Low Info
Last post, I wrote about fish crows, a bird of very few words. A pair of them will be flying along and one says, “krokk;” and after a bit, the other says “krokk” and maybe adds another “krokk” or not; and that’s it, end of conversation.
Fish crows are, like all crows, famously social. And society requires communication: no communication, no community. So crows should have a lot to say to each other and the other crows I have around here, American crows, definitely do. But fish crows: “you good?” “yup.”
As I said in that last post, crow researchers know a good bit about what crows are saying and it’s what you’d expect: they warn each other about threats, they update about threats moving closer, they argue over territory, they tell each other about food, they arrange meetings. The little ones ask for food, the big ones tell them to stop asking. But those are American crows and everybody, honest, every American knows how incessant, how noisy they are. So I have a burning question: how can fish crows say all those things crows need to say if they just say a word or two at a time?
This question is related in my distractible little brain to the problem that deep sea submarines have with communicating with ships at the surface. The radio waves they use for communicating get dimmed by all that ocean in between. True, extra-long radio waves get through the ocean better but can’t carry much information. I think of a radio wave as a beat, bink-bink-bink; and extra-long radio wavelengths have extra-long times between beats, bink——bink. So all the surface ships say to the deep sea submarines is, for instance, Get up here.
Anyway, fish crows are putatively in the same situation as deep sea submarines, you can’t say much with a krokk or two. And I’m back to my question of fish crows maintaining a society but able to communicate very little information. So I asked a crow researcher, in fact, THE crow researcher, Kevin McGowan at the Cornell Ornithology Lab. Now I paraphrase or quote him because he’s a terrific communicator himself.

### [Work request 1]
Repeat word for word the part of the passage on fish crows that opens with the words containing "This question is" and closes with "Get up here.".
The passage on fish crows has no connection to the listing that comes next.

### [Dataset records]
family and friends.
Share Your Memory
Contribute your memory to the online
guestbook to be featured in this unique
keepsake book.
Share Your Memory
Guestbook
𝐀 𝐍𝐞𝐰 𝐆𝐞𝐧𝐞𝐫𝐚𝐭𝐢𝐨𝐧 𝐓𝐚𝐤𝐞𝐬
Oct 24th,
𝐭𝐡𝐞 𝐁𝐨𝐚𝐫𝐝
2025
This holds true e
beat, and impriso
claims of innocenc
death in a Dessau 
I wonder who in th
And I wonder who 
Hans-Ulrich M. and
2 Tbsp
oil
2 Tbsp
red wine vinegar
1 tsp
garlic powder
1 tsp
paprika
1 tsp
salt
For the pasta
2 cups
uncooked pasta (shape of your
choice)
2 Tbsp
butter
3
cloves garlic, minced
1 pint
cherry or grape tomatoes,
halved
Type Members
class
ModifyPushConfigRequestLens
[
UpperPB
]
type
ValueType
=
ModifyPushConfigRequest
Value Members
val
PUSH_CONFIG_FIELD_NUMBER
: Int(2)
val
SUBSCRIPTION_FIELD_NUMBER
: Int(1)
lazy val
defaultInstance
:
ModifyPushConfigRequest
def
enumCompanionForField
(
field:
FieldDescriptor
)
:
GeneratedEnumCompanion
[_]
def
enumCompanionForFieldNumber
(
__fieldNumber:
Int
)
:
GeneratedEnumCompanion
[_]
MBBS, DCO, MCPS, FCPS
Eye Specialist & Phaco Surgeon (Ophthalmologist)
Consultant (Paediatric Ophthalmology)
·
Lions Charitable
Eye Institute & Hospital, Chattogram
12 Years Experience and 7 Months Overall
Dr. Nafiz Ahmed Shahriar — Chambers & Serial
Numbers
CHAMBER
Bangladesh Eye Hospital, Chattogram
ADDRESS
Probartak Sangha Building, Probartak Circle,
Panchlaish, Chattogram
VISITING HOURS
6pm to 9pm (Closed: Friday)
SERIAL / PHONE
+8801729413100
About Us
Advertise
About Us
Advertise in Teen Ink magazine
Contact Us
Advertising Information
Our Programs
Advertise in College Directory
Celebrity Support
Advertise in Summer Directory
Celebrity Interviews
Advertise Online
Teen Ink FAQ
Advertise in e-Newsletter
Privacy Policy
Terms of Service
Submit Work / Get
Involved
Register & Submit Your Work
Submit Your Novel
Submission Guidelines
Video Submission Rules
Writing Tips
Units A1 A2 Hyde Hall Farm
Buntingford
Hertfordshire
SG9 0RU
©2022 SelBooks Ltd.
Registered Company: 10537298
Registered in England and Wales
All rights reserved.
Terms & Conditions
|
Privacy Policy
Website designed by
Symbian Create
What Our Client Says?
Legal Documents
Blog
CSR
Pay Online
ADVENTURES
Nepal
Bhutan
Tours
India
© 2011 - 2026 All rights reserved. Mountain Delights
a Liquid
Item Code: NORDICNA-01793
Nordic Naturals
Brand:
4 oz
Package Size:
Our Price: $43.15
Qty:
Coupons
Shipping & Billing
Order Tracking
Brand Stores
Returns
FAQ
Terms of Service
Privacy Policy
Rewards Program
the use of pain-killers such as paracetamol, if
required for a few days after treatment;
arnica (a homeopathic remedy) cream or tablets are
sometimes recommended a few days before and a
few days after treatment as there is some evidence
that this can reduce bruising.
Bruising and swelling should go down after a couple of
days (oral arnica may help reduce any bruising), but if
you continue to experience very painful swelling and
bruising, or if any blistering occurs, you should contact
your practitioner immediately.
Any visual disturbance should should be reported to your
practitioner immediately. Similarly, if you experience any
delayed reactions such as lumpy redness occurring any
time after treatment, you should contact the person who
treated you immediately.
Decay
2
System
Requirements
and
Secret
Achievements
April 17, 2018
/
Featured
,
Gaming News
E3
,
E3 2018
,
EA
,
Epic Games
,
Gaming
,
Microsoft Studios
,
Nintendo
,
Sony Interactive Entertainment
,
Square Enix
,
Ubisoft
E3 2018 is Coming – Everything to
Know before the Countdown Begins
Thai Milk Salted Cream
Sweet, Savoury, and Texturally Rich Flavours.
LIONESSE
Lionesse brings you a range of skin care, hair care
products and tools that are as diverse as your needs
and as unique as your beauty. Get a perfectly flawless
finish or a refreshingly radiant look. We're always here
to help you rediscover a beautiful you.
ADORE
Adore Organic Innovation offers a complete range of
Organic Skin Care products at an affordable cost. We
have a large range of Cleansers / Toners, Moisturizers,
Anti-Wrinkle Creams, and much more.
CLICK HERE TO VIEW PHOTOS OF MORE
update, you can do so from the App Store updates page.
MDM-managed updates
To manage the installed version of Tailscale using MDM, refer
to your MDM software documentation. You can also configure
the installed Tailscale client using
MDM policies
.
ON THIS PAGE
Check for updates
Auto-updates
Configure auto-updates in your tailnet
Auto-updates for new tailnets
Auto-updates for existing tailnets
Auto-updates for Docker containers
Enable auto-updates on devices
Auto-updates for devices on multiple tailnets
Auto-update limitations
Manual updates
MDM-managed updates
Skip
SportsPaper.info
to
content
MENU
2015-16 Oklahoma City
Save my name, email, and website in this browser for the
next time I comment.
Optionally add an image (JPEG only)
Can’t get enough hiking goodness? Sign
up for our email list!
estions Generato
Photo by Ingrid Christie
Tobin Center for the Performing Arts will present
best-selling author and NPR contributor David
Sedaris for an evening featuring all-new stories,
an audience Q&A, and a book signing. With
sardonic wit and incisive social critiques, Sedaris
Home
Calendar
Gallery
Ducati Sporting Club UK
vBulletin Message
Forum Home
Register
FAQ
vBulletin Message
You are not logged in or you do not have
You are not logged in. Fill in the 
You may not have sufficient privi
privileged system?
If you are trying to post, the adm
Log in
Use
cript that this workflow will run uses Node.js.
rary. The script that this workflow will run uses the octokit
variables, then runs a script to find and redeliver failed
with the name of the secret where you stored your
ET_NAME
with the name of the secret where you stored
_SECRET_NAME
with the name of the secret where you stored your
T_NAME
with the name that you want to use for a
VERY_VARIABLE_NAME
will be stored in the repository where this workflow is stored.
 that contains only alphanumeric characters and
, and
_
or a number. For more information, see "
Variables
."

### [Work request 2]
Reproduce the listing without alteration, from its opening line through the line containing "death in a Dessau", with both ends included.

### [Expected answer 1]
This question is related in my distractible little brain to the problem that deep sea submarines have with communicating with ships at the surface. The radio waves they use for communicating get dimmed by all that ocean in between. True, extra-long radio waves get through the ocean better but can’t carry much information. I think of a radio wave as a beat, bink-bink-bink; and extra-long radio wavelengths have extra-long times between beats, bink——bink. So all the surface ships say to the deep sea submarines is, for instance, Get up here.

### [Expected answer 2]
family and friends.
Share Your Memory
Contribute your memory to the online
guestbook to be featured in this unique
keepsake book.
Share Your Memory
Guestbook
𝐀 𝐍𝐞𝐰 𝐆𝐞𝐧𝐞𝐫𝐚𝐭𝐢𝐨𝐧 𝐓𝐚𝐤𝐞𝐬
Oct 24th,
𝐭𝐡𝐞 𝐁𝐨𝐚𝐫𝐝
2025
This holds true e
beat, and impriso
claims of innocenc
death in a Dessau 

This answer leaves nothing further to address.